With a narrow 10-9 lead in the fourth quarter, the Wildcats were able to recover a Tiger fumble deep in Towson territory. On the following play, Schetelich would run the ball in from eight yards out for a touchdown to give the ‘Cats some breathing room with a 17-9 advantage.

Villanova would later go three-and-out—a recurring theme in this game—but the Tigers would squander the opportunity by fumbling the ball away, allowing the ‘Cats to set up right in the red zone. Once again, Schetelich would strike on the following play, with an 11-yard rushing touchdown, which gave Villanova a 24-9 lead with 3:12 remaining in the game.

The decisive blow officially put the game out of reach, improving Villanova’s record to 3-2.

Schetelich did get his share of growing pains, especially in the opening half of the game.

After Villanova’s opening score—Schetelich’s first career passing touchdown, which was caught by Taurus Phillips—both teams traded empty-handed drives, including one for Villanova that ended with a fumble in Towson territory.

In the second quarter, the Tigers would capitalize on Schetelich’s first interception of the night, returning it to their own 47-yard line.
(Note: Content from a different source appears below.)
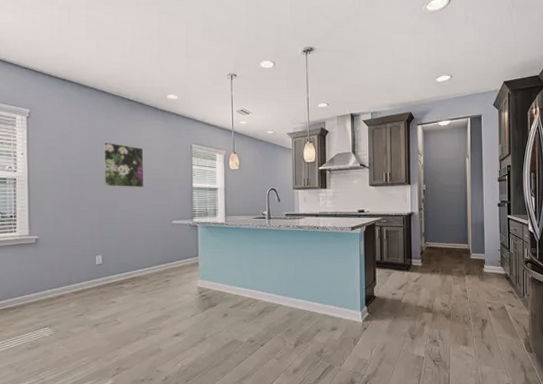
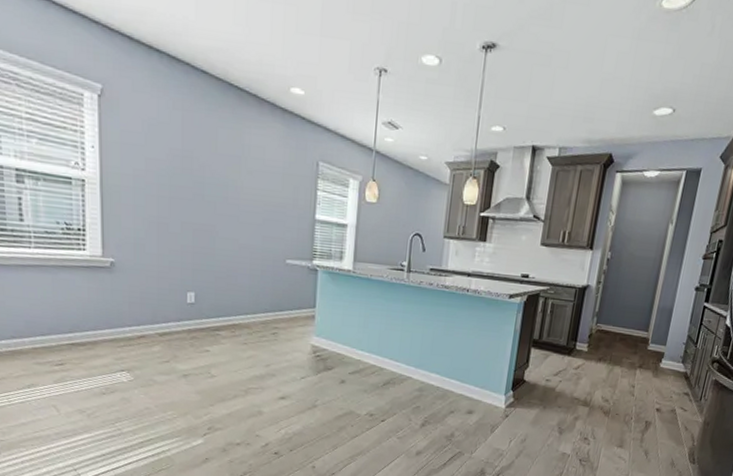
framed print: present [103,142,144,188] -> none [200,143,255,212]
After a big 38-yard reception by Sam Gallahan from Ryan Stover, Towson would score a touchdown, but miss the point-after attempt, leaving the score at 7-6.

On Villanova’s first drive after the Towson score, Schetelich would throw another interception, but Towson was unable to take advantage of it.
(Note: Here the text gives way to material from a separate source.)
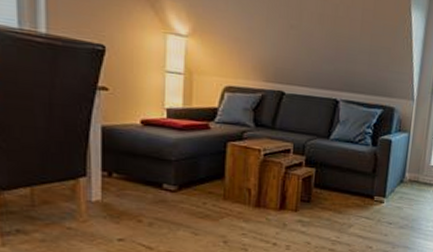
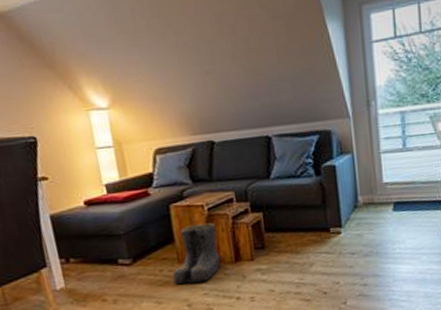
boots: none [213,166,269,222] -> present [172,223,222,284]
Both teams exchanged field goals just before half (Villanova’s Drew Kresge nailed one for 46 yards out) and Villanova had a 10-9 lead at the break.

The Wildcat defense held Towson to 246 yards, recovering the two key fourth quarter fumbles that set Villanova up with great field position.

The Tigers were limited to just 44 rushing yards off of 32 carries, keeping Villanova’s streak alive of not giving up 100 yards on the ground to any opponent this season.

Stover paced the Tigers with a 22-for-44 performance under center, throwing for 202 yards and one interception. He accounted for Towson’s lone touchdown of the game.

While the Wildcats defense remains solid, there will be some question marks on the offensive side of the ball. Injuries continue to take a toll on the Wildcats and Bednarczyk’s immediate future isn’t clear just yet. The Wildcats were just 1-of-11 on third down conversions, and Bednarczyk accounted for the lone conversion before exiting the game.